She slipped the photograph between sheets of plastic to protect it, careful only to touch the sides of the picture. This girl whose clothes, used tissues, and eraser bits lay about her room in heaps, held the image cautiously and lovingly, like a newborn, tucking it tenderly within the pages of her thickest bound book.
This same image looks back at me from the wall of my bedroom. She in my arms, smiling and squirming, begging to get down and run willy-nilly about the empty courtroom. And that severe looking man is there too in his long black robe sharing his full indomitable weight with the camera and just beginning to grin.
She says she needs it for school. Her teacher wants them to bring in a snapshot of a happy moment. To share? I ask uncomfortably ready to remind her how words from others tend to cut and misshape her experience.
No she says, to help me write a poem. Yesterday’s poem held fire, deep in the night, it’s shimmering beauty that can blister so. But today’s poem will be about happiness. The kind of happiness that finds you in the arms of a mother, loved fully, wanted and pre-approved.

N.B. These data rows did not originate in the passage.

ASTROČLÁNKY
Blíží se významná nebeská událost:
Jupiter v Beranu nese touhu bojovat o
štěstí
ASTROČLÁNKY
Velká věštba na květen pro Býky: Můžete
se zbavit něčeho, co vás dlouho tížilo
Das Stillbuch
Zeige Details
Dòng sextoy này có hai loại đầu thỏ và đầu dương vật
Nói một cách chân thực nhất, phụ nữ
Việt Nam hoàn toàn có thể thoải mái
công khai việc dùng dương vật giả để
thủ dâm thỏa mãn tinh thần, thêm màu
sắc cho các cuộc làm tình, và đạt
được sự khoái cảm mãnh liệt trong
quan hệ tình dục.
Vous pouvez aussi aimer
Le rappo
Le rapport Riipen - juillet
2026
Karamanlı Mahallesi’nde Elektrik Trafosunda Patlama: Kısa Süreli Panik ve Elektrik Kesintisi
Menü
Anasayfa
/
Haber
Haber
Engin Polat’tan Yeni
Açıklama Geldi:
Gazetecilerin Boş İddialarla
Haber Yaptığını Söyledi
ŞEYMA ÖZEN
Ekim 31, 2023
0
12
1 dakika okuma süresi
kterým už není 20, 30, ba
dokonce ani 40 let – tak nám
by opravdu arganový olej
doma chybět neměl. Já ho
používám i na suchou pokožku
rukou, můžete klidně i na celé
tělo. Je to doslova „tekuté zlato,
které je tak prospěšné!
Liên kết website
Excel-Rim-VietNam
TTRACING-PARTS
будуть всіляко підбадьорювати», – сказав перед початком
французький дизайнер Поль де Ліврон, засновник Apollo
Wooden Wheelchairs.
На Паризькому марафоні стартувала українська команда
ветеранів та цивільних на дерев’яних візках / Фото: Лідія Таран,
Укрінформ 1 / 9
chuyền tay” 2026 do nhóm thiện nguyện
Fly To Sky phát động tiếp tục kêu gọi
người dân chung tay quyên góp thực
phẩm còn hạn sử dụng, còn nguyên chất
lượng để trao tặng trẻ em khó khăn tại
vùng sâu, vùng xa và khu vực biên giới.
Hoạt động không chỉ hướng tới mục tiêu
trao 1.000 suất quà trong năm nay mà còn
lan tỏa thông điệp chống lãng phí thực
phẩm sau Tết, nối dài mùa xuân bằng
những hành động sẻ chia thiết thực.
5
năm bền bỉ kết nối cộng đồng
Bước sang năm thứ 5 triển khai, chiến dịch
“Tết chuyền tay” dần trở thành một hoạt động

She writes her poetic words inside pictures, twisted in and rooted, the two inseparable. Words and feelings grow together for her in the most unexpected places. Staring at the image taken a long decade ago, whose eyes hold the happiness she seeks: hers, mine, his?
This mom. She says. This is my happiest memory. The day they said we could have each other forever.
I hear the zipper of her backpack pull the teeth along, closing the memory within and watch as she stands, places the memory firmly on her back, and walks away from home, carrying the weight of her story.
Written in honor of this beautiful babe’s eleventh birthday and her happiest memory.
May she always know joy in her story.